Adriana Fernandes, Folha de S. Paulo

Enquanto os eleitores brigam nas ruas, o bolsonarismo se uniu ao maior algoz do ex-presidente Jair Bolsonaro

O enredo da novela, que já estava confuso, se transformou numa salada geral

Enquanto os eleitores brigam nas ruas, o bolsonarismo se uniu ao maior algoz do ex-presidente Jair Bolsonaro, o ministro do STF Alexandre de Moraes, para derrubar a indicação de Messias sob a bênção do presidente do Senado, Davi Alcolumbre.

No dia seguinte da votação, a derrota embalou a derrubada do veto ao projeto da Dosimetria, que reduz as penas dos condenados por golpe de Estado, incluindo Bolsonaro. A CPI do Master, defendida pela oposição, foi enterrada.

Cobra, periquito, lagarto, tem de tudo no meio dessa votação, como definiu o senador Cid Gomes. O enredo da novela, que já estava confuso, se transformou numa salada geral.

Traição, vingança, intimidação, conspiração, conchavos para as próximas eleições e dinheiro de campanha. Tem também o medo das investigações do Master.

Rodrigo Pacheco, preterido por Lula na indicação ao STF e o nome preferido de Moraes e Gilmar Mendes, deu uma de bonzinho, mas votou contra Messias e agora sinaliza que não será candidato ao governo de Minas.

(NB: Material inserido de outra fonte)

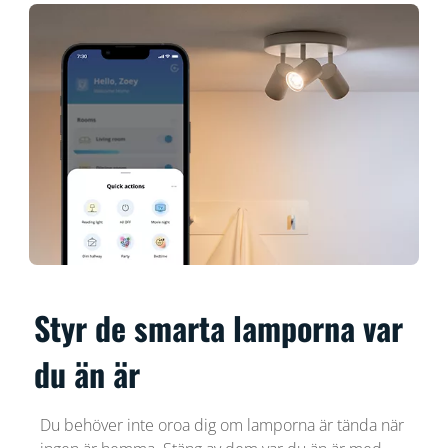
Styr de smarta lamporna var
du än är
Du behöver inte oroa dig om lamporna är tända när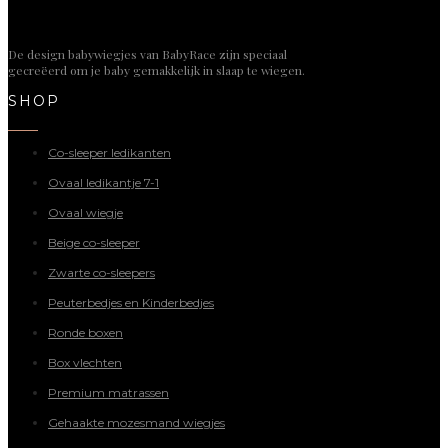
De design babywiegjes van BabyRace zijn speciaal
gecreëerd om je baby gemakkelijk in slaap te wiegen.
SHOP
Co-sleeper ledikanten
Ovaal ledikantje 7-1
Ovaal wiegje
Beige co-sleeper
Zwarte co-sleepers
Peuterbedjes en Kinderbedjes
Ronde boxen
Box vlechten
Premium matrassen
Gehaakte mozesmand wiegjes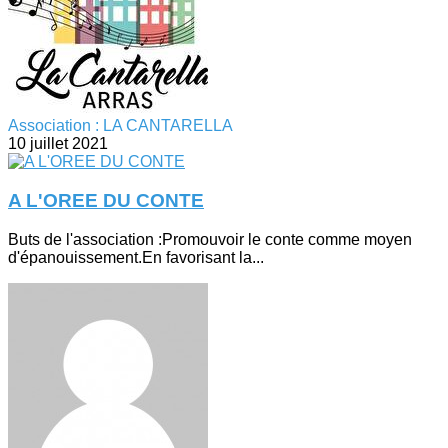
Association : LA CANTARELLA
10 juillet 2021
A L'OREE DU CONTE
Buts de l'association :Promouvoir le conte comme moyen
d'épanouissement.En favorisant la...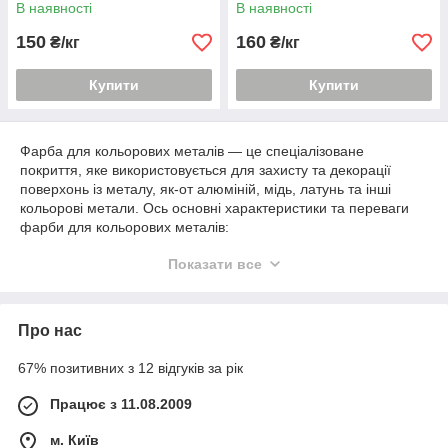
виробів та обладнання
В наявності
В наявності
купити Київ
150
160
₴/кг
₴/кг
Купити
Купити
Фарба для кольорових металів — це спеціалізоване
покриття, яке використовується для захисту та декорації
поверхонь із металу, як-от алюміній, мідь, латунь та інші
кольорові метали. Ось основні характеристики та переваги
фарби для кольорових металів:
Захист від корозії:
Фарба для кольорових металів
Показати все
створює захисний шар, що запобігає контакту металу з
вологою й повітрям, що зменшує ризик корозії й
утворення іржі.
Про нас
Стійкість до впливу елементів:
Ця фарба
зазвичай стійка до впливу сонця, дощу, снігу та інших
67% позитивних з 12 відгуків за рік
атмосферних умов, що робить її ідеальним вибором
для зовнішніх металевих конструкцій.
Працює з 11.08.2009
Довговічність:
Фарба для кольорових металів має
м. Київ
високий ступінь зносостійкості, забезпечуючи довгий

Davi, Moraes e importantes aliados do senador na campanha presidencial, como o senador Ciro Nogueira, têm muito a perder com o avanço das investigações.

O papel de Jaques Wagner, líder do governo, é um episódio à parte por ser um político com ligações com o Master. O vídeo do abraço dado em Davi fala mais do que qualquer desculpa pela derrota.

Os ministros Nunes Marques e André Mendonça, responsável pelo processo Master, ligaram pedindo voto para Messias. O argumento colocado à mesa foi que o AGU era mais próximo das posições deles do que as de Dias ToffoliFlávio Dino e Moraes, e que a sua aprovação ajudaria na correlação de forças interna.

Mas Nunes Marques também tem familiar envolvido com Vorcaro. Messias, por outro lado, deixou de incluir o sindicato do irmão de Lula dos pedidos de bloqueio de recursos em fraudes do INSS.

A rejeição foi uma demonstração de força da união do bolsonarismo com Moraes. O que ninguém sabe é se Mendonça vai querer proteger os chegados, e se Davi e Moraes vão conspirar juntos por um novo nome ao STF.